[Text segment]
──────

I store most ammo in factory packaging, some in ammo cans. I don't worry about heat. I have some ammo that I've stored for 20 years and have never had any go bad.

I do have a question about shotgun shells though. I don't shoot near as much shotgun as I did when I was younger. Has anyone seen shells crack or degrade from heat?
 
Abbey said:
I store most ammo in factory packaging, some in ammo cans. I don't worry about heat. I have some ammo that I've stored for 20 years and have never had any go bad.

I do have a question about shotgun shells though. I don't shoot near as much shotgun as I did when I was younger. Has anyone seen shells crack or degrade from heat?

naw on shotgun shells, just go out in desert where some a..hole didn't pick up his hulls from five years ago hunt, you can see they kinda weather well, epa kinda hanging around shiat. :doh: :o
 
Abbey said:
I do have a question about shotgun shells though. I don't shoot near as much shotgun as I did when I was younger. Has anyone seen shells crack or degrade from heat?

I keep my shotgun shells in the garage, both new and used for reloading. Some of them are at least 20 years old and they haven't cracked yet.
 
Keep my half box of 20 gauge shells in the cabinet below the kitchen sink, and my almost full medicine bottle of .22s in the medicine cabinet.
 
I keep factory ammo in boxes and put that into metal ammo cans. My plinking and general use reloads go into plastic MTM cans loose. I have some shelves, but they sag under the weight and so I'm not sure which direction to go with regard to the storing the ammo cans.
 
I store mine in ammo cans on a heavy duty wire rack that I’ve placed inside of a melamine cabinet. I drilled holes in the bottom of the cabinet so that the legs of the shelves sit directly on the concrete floor. That way the relatively weak cabinet isn’t supporting any weight, it just keeps prying eyes away and the hasp lock keeps my kids out.
 
Like a lot of others, in their boxes and then inside ammo cans. I recently had a water heater leak that sprayed down all my shelving. Fortunately, everything was well protected and unharmed.
 
Some ammo cans for the loose stuff. Original packaging for the rest. Water and humidity won't be a problem with the AC running most of the time.
 
I prefer having ammo cans organized on shelves. In the past I used to just stack the ammo cans on each other but then I noticed I started ignoring and dreading trying to retrieve ammo from the ammo can at the bottom of the stack. The problem for me was finding a metal shelf that could support the weight and without having a ridiculously large footprint. I ended up going with a Craftsman shelf. This shelf has made retrieving ammo cans so much faster and safer than before.

──────

[Extracted data]
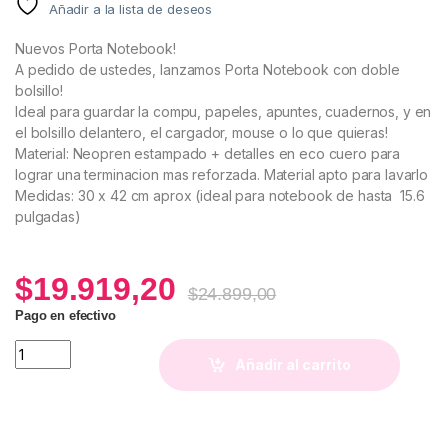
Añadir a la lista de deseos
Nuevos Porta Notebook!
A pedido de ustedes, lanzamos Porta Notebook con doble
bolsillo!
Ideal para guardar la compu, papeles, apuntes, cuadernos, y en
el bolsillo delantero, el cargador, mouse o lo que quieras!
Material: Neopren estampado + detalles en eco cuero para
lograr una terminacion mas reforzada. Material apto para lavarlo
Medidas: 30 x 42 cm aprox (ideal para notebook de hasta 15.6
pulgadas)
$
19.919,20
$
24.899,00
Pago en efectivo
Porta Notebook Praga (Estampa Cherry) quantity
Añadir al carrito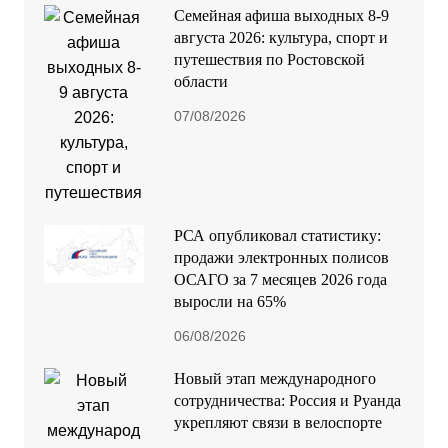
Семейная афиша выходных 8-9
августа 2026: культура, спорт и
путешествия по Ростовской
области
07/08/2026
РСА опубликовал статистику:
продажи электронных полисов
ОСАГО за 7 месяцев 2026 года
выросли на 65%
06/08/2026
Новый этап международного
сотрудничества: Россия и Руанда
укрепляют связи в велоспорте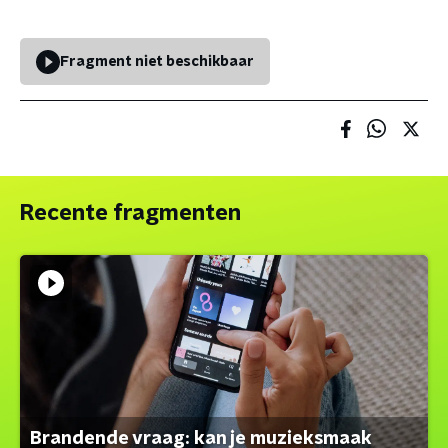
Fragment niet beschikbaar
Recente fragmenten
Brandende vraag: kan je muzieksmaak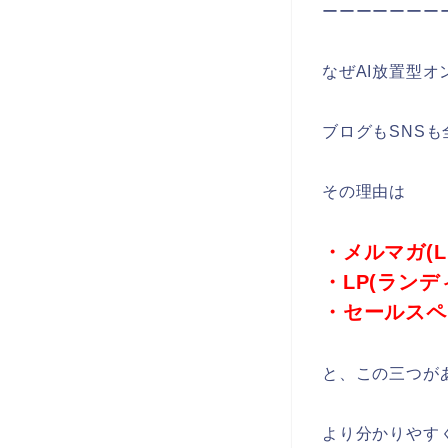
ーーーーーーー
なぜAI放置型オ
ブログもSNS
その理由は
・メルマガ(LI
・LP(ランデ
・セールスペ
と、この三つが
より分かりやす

──────

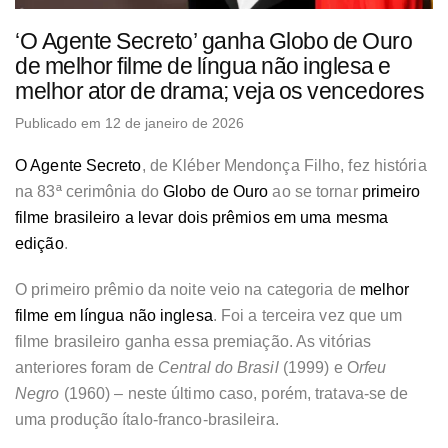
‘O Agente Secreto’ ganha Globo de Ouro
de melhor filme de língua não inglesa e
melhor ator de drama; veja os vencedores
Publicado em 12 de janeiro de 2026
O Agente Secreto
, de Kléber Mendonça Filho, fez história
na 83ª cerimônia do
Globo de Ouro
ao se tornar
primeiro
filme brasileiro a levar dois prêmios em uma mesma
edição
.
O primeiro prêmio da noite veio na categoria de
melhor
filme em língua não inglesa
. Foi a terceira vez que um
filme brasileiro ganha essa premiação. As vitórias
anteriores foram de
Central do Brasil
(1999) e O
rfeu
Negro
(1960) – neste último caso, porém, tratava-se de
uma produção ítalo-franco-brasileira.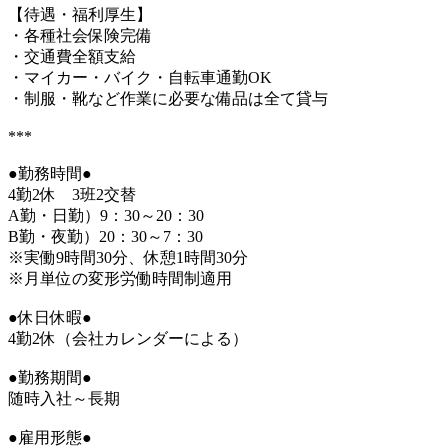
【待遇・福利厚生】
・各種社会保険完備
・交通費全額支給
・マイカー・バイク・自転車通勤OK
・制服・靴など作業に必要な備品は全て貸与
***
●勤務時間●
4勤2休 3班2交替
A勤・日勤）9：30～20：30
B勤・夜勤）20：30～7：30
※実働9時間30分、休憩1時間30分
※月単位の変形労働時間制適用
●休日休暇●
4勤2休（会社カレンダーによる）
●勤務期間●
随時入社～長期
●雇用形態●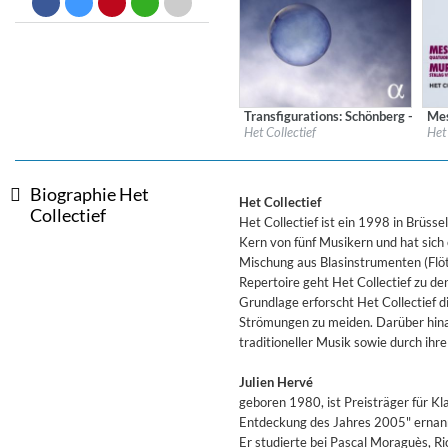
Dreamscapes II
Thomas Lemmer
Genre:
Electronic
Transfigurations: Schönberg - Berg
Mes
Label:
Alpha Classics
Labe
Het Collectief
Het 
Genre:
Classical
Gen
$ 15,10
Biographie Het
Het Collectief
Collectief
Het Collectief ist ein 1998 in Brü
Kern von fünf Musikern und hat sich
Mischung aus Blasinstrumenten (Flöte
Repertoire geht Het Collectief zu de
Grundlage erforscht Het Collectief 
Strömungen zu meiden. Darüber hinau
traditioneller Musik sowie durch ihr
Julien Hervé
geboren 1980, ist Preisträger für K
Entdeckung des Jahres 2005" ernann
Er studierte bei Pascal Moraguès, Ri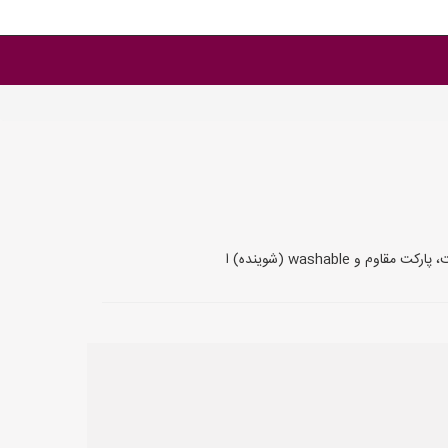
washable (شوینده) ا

──────

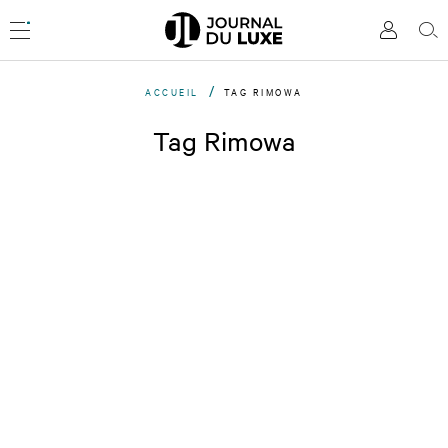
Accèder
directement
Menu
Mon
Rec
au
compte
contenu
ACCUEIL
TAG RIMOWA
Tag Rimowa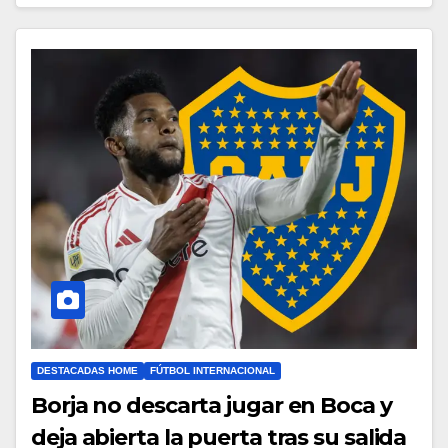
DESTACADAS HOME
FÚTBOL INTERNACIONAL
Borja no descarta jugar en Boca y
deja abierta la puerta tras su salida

──────

[Assigned task]
Translate this sentence from the ammo storage discussion into Spanish: "I recently had a water heater leak that sprayed down all my shelving."

[Written response]
Hace poco tuve una fuga en el calentador de agua que empapó todos mis estantes.